Luxembourg. At the EU Finance Minister’s meeting in June, Luxembourg until now blocked the EU Commission’s attempt to establish uniform rules for taxation of interest income in all 15 EU countries. According to Countryaah, the capital of Luxembourg is Luxembourg. The Commission had proposed that either a general tax of 20% be levied on all interest income for private individuals in the EU or that banks should be required to report all interest income to savers’ respective home countries. L’s Minister of Finance Robert Goebbels rejected both proposals, and since it required a unanimous decision from all 15 finance ministers, the issue had to be postponed.
- Abbreviationfinder: What does LUX stand for in geography? Here, this 3 letter acronym refers to the country of Luxembourg.
Per capita, Luxembourg is one of the world’s richest countries. Its stability and its favorable financial legislation have made the Little Duchy a center for international financial transactions. In the country there are over 220 banks, more than 70 other credit institutions and over 11,000 holding companies.
In the Grand Duchy of Luxembourg the official language is French, but the one actually spoken by the population is Lëtzebuergesch, from the West Germanic group.

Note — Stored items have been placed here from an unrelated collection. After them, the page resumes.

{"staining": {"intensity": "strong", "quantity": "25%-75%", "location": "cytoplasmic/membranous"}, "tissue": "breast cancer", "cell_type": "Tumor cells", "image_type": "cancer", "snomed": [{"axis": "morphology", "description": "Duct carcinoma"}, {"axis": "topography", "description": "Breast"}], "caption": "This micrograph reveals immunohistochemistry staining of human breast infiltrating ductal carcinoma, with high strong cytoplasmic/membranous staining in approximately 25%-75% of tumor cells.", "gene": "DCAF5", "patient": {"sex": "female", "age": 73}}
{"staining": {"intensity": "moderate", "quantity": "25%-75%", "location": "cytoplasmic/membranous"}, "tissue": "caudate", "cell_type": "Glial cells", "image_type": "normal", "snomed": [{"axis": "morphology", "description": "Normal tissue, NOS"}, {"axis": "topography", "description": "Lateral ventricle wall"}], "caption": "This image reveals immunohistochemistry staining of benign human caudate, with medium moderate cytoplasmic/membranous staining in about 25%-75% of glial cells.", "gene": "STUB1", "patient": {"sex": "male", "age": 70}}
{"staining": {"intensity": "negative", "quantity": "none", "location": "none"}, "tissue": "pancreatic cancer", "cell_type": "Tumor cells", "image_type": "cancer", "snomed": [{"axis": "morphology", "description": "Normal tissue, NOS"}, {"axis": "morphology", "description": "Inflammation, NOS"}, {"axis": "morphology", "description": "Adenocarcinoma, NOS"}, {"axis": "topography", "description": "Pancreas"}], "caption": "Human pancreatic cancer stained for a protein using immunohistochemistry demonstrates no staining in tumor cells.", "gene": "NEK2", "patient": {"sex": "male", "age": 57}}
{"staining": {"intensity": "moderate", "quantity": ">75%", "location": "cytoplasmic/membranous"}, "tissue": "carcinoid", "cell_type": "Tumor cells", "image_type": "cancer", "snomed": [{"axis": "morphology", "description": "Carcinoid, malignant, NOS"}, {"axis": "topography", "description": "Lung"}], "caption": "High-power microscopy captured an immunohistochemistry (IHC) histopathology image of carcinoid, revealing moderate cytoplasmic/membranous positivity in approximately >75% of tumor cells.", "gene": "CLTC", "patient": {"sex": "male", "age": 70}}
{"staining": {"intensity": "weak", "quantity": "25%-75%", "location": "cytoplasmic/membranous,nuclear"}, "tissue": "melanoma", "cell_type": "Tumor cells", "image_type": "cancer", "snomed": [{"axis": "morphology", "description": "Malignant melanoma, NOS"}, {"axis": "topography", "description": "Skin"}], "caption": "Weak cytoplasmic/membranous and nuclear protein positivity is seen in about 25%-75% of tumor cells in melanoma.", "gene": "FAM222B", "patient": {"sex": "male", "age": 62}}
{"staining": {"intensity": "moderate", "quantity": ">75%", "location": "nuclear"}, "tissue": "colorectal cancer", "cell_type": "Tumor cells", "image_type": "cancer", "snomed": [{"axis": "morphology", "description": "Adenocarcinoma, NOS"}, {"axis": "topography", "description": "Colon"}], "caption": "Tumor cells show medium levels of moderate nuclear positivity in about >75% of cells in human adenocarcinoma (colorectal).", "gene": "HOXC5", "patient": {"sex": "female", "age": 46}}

Consequently, film production is also characterized by multilingualism, in which, however, many films, given the limited nature of the internal market, are now shot in German and sometimes in English. Its development, despite the very high economic, social and cultural level of the Luxembourg, was extremely late, and in fact only began in the seventies. The first film screenings date back to 1896, and the first newsreels to 1899, shot by French operators. In fact, local production was limited to advertising films for almost forty years (the first, in 1904, was that of the brothers Wendel and Peter Marzen for the Mercier champagne). In 1927 the first film criticism magazine, “Le film luxembourgeois”, was founded by Evy Friedrich, and it survived until 1934. René Leclère, who can be considered the pioneer of cinema in Luxembourg, shot a feature film in Belgium, Un clown dans la rue (1930), but at home he only made documentaries (starting with Il est un petit pays, 1937), which were later joined by those of Philippe Schneider (starting with Pour la liberté, 1946) and Friedrich (Les danseurs d’Echternach, 1947). These were works in French that celebrated the country’s beauties, customs or history in a scarcely critical tone. From the end of the 1960s, this production, however reduced, was paralleled by that of films with French subjects, made in Luxembourg
Subject cinema was born in the 1970s, when a new generation of filmmakers began to assert themselves. The first names are those of Marc Thoma and Pol Tousch, who in 1973 shot the medium-length film Der Tunnel and the feature film Du sollst nicht begehren in German. A production in lëtzebuergesch also developed, with Paul Scheuer’s feature films Wât huet and gesôt? (1980, What did he say?), On the daily life of a group of high school students, Congé fir and Mord (1983, Farewell to a murderer) and Mumm sweet mumm (1989), two black comedies. Scheuer was joined, with films shot mainly in German, by Andy Bausch, with the short film One-reel picture show (1983), inspired by German Expressionism, and the feature films Gwyncil-la, legend of dark ages (1985), a fantasy, and Troublemaker (1987), a yellow comedy, and Frank Hoffmann and Paul Kieffer with Die Reise das Land (1987), set in 19th century Russia. The success of these low-budget films convinced public television to set aside a large sum for a film in lëtzebuergesch set in the period of the German occupation, Déi Zwéi vum Bierg (1985, Two Friends) by Menn Bodson and Marc Olinger, which received an exceptional welcome from the public. The government then also entered the field, creating in 1988 the Certificats d’vestissement audiovisuel (CIAV), with the aim of attracting foreign production to Luxembourg, and in 1989 the Center national de l’audiovisuel, which to encourage national production gave birth to the Fonds national de soutien à la production audiovisuelle (FONSPA): the first to benefit was Schacko Klak (1990,
During the nineties, the CIAVs favored the influx of numerous foreign troupes into Luxembourg, especially French and German. National production, if on the qualitative level it has equaled the effervescence of the Eighties, on the quantitative one it has not managed to take off. The most promising new directors have found it difficult to work at home: Pol Cruchten (after Hochzäitsnuecht, 1992, Night Wedding, and Black Dju, 1996) emigrated to the United States (Boys on the run, 2001), Geneviève Mersch (after Roger, 1996) in Belgium (J’ai toujours voulu être une sainte, 2002), the avant-garde filmmaker Bady Minck in Austria (Mécanomagie, 1996; Im Anfang war der Blick, 2002). Among the few left in Luxembourg, Beryl Koltz (Your chicken died of hunger, 2002) and the experimental filmmaker Daniel Wiroth (Fragile, 1998). The best-known director remains Bausch, now specializing in black comedies (Three shake-a-leg steps to heaven, 1993; Letters unsent, 1996; Le club des chômeurs, 2001). Faced with this situation, in 1998 the CIAV and FONSPA were merged into the Fonds de soutien, which seeks to privilege the development of local cinema.